National Adoption Day began in November of 2000 with the collective partnership of the Danny Thomas Foundation, The Freddie Mac Foundation, and the Congressional Coalition on Adoption Institute to spotlight the topic of adoption. It was inspired by the Honorable Michael Nash, who served as a judge for Los Angeles County’s Juvenile Court. In continuing with the spirit of Judge Nash’s work, I would be remiss if I did not take the opportunity to use my voice in some way in November.
It only felt right to share a little about my family’s journey through adoption and some tidbits I have learned over the past five years.
In 2018, my family finalized the adoption of our son. It was a day of utmost joy and pride, much like the day I gave birth to our daughter, minus the exhaustion. I experienced first-hand that intimate and life-changing moment that Judge Nash created for those families in L.A. County. But what happened after our day in court has transformed how I educate and advocate for birth and adoptive families.
I have learned three imperative things as an adoptive parent and as an adoption-competent social worker that I want you to consider when coming alongside families touched by adoption.
Three things not to say, if you will.
Please don’t tell me my spouse and I are the best parents for our adoptive child.
When you tell an adoptive family they are the best parents for a child you diminish the fact that another mother and father could not parent. It also implies that “family” can only consist of one mom and one dad. We will never fully know the circumstances around why an adoption plan is made for a child. And we must hold space for the fact that maybe that parent(s) made decisions that were best for everyone when they relinquished their rights.
Please don’t tell me, “This was God’s most perfect plan,” or “It was God’s plan all along,” or “It was in His timing.”

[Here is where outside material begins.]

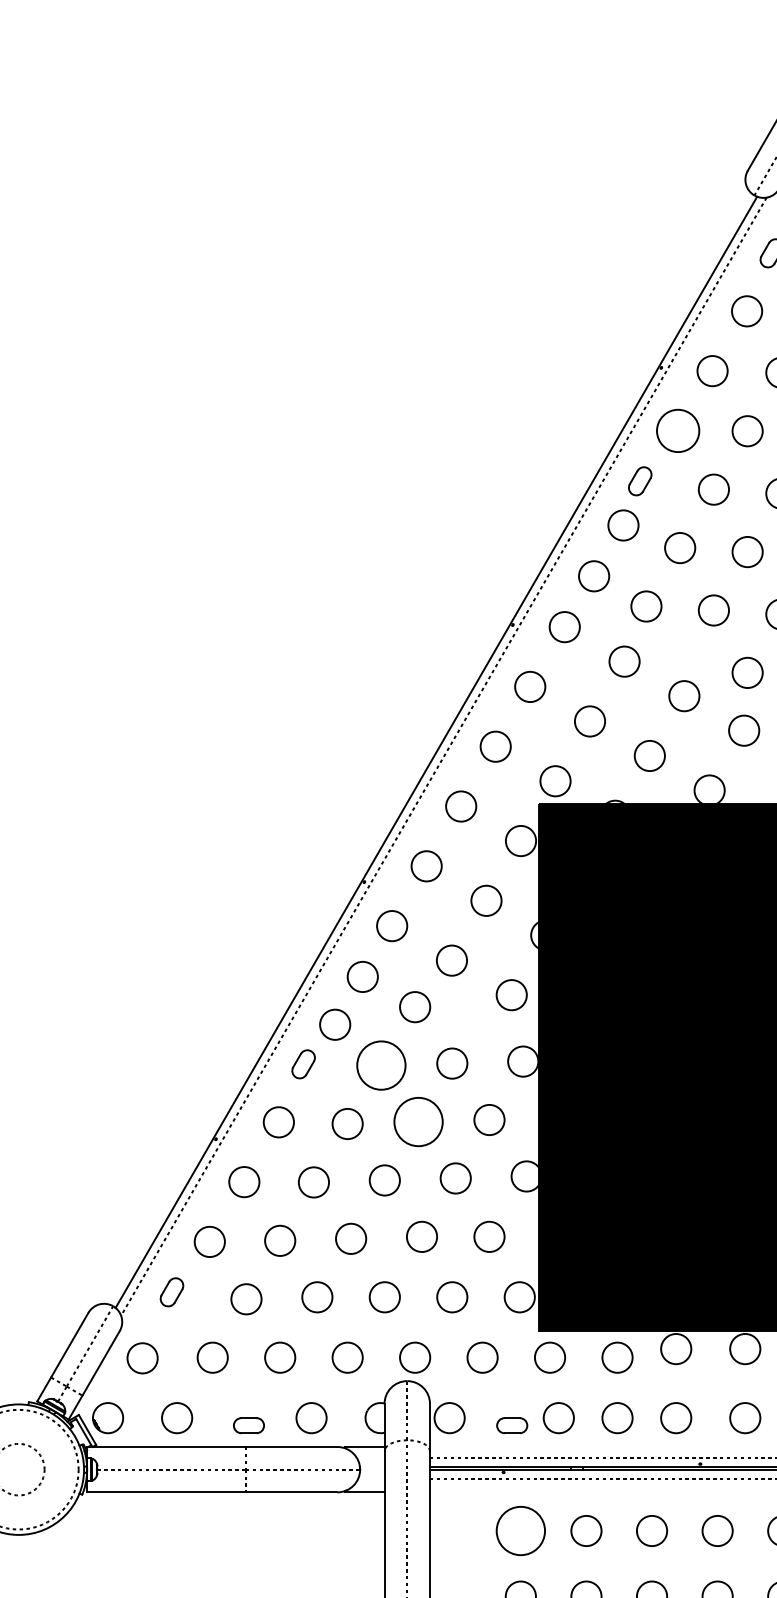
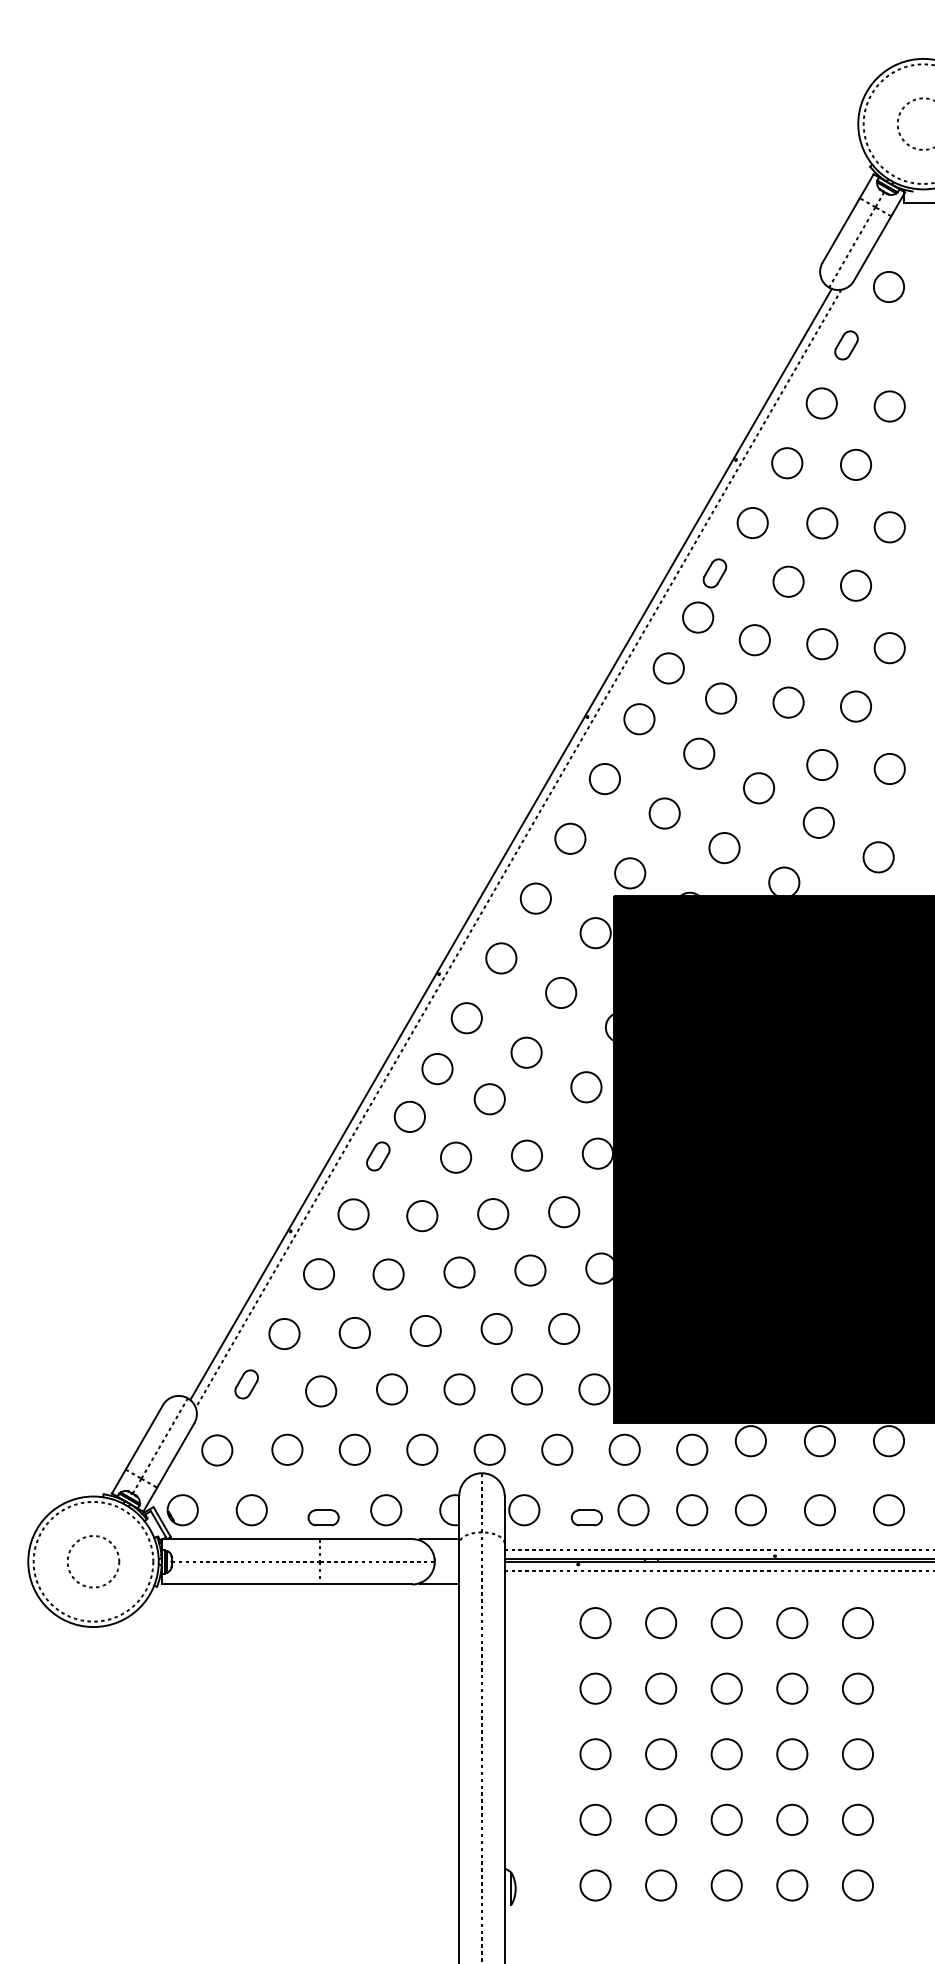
circle: (677, 430) -> (752, 522), size x0.71
circle: (380, 1065) -> (455, 1157), size x0.62
circle: (418, 1122) -> (493, 1214), size x0.62
circle: (520, 1531) -> (595, 1623), size x0.62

Full transparency, friends, at the beginning of our journey through adoption, I said these things to myself. The reality is that for adoption to transpire crisis must exist. Saying it was ‘God’s plan all along’ means He also planned for a birth mother to be in crisis. If I can take you one step further, it also means that God meant for all biological parties – mother, father, child – to experience incredible grief and loss. I want you to pause and take in the heaviness of that. I believe that Jesus meant what he told the disciples in John 14:18. As our family navigated the adoption process, I realized toxic positivity like, ‘This was God’s plan’ stifled my grief and loss as I healed from infertility. And they simultaneously negated the unparalleled crisis of my son’s birth mother and the gravity of the loss that she feels.
Please don’t tell me, “You’re saving their life” or “You’re giving them an incredible life.”
This misconception is why adoptive families are often viewed as having a savior complex. Adoption is complicated. It is filled with unimaginable losses – biological parents, caregivers, homes, friends, schools – entangled with a search for identity and purpose that can last a lifetime. I promise you, in my work with adoptive families, it is very few and far between the number of families who believe their adoption story is about saving another human’s life. Saving a child’s life is not the driving force behind why families choose to adopt. Neither you nor I know what would or could have been the adoptee’s life.
The legal act of adoption is one finite moment that changes your life forever. It is so much more than the perfectly curated 1×1 square that captivates your attention on a social media story, reel, or feed. The path to any adoption began well before that moment, and it will continue for the birth parent(s), adoptee, and adoptive family long after that 1×1 square has become a distant memory.
On November 18, 2023, I hope you can come alongside a birth or adoptive family in your life and recognize the extraordinary strength of these individuals as we celebrate National Adoption Day.